Februari 2027: Evaluasi dan Perluasan

Tahap terakhir digunakan untuk mengukur capaian, menyusun laporan, memperbaiki kekurangan, dan menyiapkan rencana implementasi tahap kedua. Praktik yang terbukti efektif dapat distandardisasi dan diperluas.

Monitoring dilakukan setiap bulan dengan mencatat capaian, bukti pelaksanaan, kendala, serta tindakan koreksi. Prinsipnya sederhana: memulai dari baseline, menjalankan pilot, mengukur hasil, melakukan perbaikan, kemudian memperluas penerapannya.

Dari Penerapan Internal Menuju Layanan Pelatihan

Setelah penerapan internal diuji dan dievaluasi, PT Era Katar Berjaya merencanakan pengembangan sejumlah layanan pelatihan, seperti:

  • Green Soft Skills Essentials
  • Green Workplace
  • Green Soft Skills for Workforce
  • Training of Trainers FGSS
  • Green Entrepreneurship
  • GSS Implementation Program

Program tersebut dapat dikembangkan untuk pemerintah, dunia usaha dan dunia industri, sekolah, perguruan tinggi, LPK atau BLK, UMKM, serta komunitas.

Dengan pendekatan ini, lembaga tidak hanya mengajarkan konsep, tetapi membawa pengalaman penerapan internal sebagai studi kasus dan bukti pembelajaran.

Perubahan Dimulai dari Kebiasaan, Lalu Menjadi Sistem

Pelajaran penting dari Green Soft Skills adalah bahwa perubahan besar sering dimulai dari keputusan yang terlihat sederhana.

Mematikan peralatan ketika tidak digunakan, mengurangi pemakaian kertas, mencatat konsumsi sumber daya, memilah limbah, mendengarkan gagasan anggota tim, dan memperbaiki prosedur mungkin terlihat sebagai tindakan kecil.

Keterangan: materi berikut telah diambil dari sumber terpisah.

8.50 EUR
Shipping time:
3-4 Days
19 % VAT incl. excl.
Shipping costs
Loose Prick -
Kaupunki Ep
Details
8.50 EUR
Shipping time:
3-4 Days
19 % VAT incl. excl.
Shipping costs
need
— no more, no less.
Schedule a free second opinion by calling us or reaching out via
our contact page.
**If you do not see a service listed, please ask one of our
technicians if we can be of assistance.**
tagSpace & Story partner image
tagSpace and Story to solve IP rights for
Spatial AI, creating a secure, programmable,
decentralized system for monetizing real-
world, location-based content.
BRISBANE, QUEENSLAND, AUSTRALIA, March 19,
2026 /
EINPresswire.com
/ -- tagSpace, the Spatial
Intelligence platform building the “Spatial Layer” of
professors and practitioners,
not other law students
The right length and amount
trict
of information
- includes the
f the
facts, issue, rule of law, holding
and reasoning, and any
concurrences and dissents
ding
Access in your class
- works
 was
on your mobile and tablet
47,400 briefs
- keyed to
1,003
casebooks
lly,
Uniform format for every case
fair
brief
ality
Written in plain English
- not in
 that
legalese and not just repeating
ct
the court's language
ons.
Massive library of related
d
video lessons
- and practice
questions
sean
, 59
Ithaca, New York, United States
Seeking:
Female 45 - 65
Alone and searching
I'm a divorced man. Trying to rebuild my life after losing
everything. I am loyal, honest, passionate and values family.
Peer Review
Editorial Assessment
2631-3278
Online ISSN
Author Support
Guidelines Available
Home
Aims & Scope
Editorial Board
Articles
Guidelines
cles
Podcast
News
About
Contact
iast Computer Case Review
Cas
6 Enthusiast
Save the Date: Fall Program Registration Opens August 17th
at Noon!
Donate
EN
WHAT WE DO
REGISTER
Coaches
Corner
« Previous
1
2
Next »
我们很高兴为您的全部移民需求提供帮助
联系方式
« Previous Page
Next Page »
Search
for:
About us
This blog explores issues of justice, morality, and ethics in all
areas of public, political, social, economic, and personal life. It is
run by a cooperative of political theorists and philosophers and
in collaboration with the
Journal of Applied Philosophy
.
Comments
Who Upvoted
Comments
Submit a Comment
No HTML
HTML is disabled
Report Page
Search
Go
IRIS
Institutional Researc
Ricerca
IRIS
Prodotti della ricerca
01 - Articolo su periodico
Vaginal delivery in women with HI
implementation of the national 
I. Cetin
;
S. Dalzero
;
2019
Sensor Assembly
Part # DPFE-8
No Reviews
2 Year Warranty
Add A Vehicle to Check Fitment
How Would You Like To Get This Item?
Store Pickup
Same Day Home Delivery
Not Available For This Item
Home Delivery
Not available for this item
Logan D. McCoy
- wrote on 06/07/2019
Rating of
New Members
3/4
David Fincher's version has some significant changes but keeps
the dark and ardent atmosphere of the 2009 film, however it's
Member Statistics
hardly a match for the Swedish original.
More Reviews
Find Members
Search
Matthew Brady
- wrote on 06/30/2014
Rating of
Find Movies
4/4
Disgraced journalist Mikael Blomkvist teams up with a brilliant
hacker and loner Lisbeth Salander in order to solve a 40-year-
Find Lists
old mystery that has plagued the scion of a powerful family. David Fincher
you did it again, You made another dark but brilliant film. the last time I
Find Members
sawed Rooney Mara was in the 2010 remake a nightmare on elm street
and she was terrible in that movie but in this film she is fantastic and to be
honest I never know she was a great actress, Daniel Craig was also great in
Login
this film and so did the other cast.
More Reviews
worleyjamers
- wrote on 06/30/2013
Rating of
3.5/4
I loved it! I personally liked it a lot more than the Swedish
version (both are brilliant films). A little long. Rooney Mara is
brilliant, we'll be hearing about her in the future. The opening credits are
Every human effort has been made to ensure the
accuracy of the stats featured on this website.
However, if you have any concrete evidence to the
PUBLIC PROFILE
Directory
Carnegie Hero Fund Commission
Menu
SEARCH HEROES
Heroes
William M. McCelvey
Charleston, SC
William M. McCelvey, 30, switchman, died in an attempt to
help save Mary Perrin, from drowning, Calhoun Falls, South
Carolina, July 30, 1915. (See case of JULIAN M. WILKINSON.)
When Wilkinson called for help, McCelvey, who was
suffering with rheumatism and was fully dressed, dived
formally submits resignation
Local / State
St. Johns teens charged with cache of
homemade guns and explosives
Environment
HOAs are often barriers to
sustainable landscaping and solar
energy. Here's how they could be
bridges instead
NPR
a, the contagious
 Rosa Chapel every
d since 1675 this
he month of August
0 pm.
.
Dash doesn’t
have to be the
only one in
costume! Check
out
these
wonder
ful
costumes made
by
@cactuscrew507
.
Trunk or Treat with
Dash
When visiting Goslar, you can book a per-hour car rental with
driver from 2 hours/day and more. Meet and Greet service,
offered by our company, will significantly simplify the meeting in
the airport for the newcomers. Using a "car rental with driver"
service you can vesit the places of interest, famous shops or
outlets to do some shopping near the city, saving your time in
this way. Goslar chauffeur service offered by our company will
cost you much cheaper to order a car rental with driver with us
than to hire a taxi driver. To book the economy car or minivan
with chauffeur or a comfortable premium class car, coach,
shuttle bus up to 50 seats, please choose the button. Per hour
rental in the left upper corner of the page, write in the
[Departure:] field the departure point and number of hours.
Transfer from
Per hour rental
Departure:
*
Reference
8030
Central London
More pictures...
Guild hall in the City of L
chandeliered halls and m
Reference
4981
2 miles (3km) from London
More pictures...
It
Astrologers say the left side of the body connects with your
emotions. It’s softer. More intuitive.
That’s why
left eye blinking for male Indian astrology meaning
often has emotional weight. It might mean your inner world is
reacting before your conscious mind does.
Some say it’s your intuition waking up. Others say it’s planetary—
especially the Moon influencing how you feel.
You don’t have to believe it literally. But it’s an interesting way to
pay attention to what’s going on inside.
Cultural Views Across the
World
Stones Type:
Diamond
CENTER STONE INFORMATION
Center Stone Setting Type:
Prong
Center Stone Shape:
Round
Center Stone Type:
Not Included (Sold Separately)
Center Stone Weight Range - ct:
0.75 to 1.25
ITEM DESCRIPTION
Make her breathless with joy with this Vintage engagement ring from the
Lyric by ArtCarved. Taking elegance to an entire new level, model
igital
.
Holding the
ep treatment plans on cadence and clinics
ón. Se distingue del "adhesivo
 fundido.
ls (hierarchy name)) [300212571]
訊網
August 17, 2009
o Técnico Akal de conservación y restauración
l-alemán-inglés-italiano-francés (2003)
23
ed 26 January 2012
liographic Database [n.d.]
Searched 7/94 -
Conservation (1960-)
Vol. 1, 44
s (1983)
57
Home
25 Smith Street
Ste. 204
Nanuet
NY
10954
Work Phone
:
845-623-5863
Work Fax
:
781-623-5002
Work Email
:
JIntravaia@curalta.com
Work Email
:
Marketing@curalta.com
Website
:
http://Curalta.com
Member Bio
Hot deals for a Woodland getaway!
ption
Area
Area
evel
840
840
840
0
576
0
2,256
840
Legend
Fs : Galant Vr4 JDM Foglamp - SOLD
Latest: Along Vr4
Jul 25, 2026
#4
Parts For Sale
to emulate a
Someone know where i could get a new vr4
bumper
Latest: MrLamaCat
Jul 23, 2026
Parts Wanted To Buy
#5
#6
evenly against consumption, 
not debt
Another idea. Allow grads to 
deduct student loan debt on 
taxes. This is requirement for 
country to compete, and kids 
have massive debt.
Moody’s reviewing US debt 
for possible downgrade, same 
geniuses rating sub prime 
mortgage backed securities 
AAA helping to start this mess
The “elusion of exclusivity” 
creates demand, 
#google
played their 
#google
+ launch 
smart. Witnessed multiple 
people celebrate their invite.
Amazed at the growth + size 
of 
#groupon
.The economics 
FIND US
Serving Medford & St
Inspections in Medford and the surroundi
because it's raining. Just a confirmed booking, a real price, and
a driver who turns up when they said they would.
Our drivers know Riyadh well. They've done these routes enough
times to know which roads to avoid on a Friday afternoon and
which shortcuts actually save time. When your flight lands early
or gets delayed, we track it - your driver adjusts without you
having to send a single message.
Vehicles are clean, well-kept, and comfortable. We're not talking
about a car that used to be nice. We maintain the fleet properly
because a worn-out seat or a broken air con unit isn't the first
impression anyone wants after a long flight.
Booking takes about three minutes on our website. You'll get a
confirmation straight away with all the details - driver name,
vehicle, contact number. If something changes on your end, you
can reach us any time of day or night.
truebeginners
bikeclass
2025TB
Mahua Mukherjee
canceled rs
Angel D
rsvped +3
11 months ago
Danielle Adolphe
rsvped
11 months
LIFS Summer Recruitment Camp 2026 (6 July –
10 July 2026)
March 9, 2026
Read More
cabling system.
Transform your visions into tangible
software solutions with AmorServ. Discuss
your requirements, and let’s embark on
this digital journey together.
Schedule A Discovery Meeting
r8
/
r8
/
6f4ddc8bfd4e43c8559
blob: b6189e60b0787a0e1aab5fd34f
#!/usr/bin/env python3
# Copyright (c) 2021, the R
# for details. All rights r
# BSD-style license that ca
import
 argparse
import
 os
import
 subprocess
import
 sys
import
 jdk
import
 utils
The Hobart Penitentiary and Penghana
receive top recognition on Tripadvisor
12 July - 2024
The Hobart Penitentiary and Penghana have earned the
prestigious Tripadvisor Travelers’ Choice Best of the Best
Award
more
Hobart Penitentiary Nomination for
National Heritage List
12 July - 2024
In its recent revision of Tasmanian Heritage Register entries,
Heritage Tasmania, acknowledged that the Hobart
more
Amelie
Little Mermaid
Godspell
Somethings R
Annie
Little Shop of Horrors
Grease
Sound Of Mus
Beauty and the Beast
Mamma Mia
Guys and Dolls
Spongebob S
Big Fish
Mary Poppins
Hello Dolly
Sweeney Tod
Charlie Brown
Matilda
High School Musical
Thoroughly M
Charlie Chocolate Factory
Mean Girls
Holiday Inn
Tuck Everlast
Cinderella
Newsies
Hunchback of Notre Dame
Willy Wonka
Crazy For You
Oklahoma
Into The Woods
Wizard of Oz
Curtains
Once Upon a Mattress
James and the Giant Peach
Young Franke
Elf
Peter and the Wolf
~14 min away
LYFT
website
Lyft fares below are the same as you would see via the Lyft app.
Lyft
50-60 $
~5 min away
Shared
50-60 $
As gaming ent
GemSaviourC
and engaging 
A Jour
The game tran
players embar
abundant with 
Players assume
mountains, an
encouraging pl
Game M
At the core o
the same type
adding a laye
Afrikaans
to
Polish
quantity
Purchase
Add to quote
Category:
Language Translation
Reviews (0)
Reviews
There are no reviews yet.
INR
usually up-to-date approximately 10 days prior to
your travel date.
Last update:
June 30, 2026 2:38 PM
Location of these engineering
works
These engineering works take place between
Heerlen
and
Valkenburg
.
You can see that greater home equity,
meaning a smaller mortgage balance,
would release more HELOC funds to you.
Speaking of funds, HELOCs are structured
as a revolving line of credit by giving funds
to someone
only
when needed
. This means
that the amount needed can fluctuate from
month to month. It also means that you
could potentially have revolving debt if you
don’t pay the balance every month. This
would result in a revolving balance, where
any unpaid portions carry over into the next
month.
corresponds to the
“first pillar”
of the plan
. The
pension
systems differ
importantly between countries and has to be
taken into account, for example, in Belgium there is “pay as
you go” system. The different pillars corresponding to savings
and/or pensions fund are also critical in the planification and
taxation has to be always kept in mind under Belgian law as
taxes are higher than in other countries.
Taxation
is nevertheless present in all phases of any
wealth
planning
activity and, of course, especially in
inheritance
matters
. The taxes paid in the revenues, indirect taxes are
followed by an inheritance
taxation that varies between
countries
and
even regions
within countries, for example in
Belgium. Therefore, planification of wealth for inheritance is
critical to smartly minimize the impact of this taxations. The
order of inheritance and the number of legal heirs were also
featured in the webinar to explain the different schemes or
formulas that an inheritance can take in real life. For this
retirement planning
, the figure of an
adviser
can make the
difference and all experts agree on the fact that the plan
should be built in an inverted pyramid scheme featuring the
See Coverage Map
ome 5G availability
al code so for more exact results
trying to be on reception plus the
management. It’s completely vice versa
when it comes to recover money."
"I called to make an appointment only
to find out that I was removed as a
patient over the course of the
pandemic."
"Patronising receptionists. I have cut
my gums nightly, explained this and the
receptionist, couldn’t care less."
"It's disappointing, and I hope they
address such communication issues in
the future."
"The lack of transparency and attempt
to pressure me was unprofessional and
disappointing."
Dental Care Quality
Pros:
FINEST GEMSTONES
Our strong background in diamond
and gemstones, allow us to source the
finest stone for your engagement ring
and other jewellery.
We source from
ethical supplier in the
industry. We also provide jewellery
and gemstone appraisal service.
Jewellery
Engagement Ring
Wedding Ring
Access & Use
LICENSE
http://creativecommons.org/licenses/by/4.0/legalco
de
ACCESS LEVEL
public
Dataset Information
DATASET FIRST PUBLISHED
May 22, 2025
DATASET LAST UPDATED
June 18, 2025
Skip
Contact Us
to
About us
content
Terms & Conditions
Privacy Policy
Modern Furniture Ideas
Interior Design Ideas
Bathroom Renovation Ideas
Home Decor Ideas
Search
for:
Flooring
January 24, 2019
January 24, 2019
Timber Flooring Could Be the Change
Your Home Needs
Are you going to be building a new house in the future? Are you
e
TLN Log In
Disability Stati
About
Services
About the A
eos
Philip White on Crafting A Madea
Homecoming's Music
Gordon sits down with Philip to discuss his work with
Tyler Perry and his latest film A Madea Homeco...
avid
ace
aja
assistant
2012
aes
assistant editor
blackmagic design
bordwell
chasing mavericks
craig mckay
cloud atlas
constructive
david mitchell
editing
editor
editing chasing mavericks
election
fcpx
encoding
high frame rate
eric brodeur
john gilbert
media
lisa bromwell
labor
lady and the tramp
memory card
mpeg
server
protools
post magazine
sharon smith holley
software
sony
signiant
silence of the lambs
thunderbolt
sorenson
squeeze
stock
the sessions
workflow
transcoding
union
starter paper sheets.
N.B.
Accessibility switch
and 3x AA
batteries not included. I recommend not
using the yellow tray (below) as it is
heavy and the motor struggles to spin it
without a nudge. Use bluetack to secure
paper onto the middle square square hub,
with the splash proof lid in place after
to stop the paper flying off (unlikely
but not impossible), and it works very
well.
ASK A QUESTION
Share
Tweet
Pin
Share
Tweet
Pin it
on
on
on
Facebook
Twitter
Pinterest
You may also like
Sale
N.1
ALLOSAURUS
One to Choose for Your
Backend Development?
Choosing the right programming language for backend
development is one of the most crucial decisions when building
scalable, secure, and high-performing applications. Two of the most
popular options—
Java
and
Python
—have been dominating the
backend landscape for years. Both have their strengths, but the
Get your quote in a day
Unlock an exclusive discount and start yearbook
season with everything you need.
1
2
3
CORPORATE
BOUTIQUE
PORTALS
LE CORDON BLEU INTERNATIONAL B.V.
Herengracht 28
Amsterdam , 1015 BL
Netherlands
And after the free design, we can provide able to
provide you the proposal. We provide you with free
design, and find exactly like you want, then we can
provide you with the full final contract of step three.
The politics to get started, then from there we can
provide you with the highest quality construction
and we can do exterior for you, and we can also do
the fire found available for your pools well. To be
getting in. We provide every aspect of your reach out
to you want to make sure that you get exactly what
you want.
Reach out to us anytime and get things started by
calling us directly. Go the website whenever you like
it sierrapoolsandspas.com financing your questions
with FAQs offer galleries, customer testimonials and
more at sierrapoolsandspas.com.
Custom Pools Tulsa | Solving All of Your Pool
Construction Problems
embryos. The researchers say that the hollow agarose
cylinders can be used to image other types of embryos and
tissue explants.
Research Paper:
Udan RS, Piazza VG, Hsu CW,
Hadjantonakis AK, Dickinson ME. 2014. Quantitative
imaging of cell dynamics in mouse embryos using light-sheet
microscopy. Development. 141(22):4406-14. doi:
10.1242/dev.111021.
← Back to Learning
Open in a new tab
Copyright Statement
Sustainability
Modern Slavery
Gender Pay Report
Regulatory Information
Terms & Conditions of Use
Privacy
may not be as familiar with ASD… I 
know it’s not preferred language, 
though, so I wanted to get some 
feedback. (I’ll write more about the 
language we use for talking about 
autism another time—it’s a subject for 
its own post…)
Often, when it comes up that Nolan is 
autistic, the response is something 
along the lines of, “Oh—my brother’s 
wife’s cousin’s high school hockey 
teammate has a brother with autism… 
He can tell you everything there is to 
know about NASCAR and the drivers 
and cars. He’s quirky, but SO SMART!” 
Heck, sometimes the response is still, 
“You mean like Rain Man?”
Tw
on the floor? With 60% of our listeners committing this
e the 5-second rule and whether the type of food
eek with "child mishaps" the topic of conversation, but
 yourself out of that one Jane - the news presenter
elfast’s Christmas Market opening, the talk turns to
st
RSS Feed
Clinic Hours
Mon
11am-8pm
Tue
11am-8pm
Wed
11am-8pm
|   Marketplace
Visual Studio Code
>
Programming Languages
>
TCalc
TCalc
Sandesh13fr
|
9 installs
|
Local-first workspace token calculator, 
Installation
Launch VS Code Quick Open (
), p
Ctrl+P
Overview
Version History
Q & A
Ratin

Namun, ketika dilakukan secara konsisten, diukur, dan dipimpin dengan baik, kebiasaan tersebut dapat berkembang menjadi budaya organisasi.

Green Soft Skills bukan sekadar kemampuan berbicara tentang lingkungan. Ia adalah kemampuan bekerja dengan cara yang lebih sadar, adaptif, kolaboratif, kreatif, dan bertanggung jawab.

Green Soft Skills dinyatakan berhasil ketika nilai keberlanjutan berubah menjadi keputusan, kebiasaan, kompetensi, dan dampak yang dapat dibuktikan.

Bagaimana dengan organisasi Anda? Apakah kepedulian lingkungan masih berhenti sebagai imbauan, atau sudah diterjemahkan menjadi perilaku dan kompetensi kerja yang dilatih serta diukur?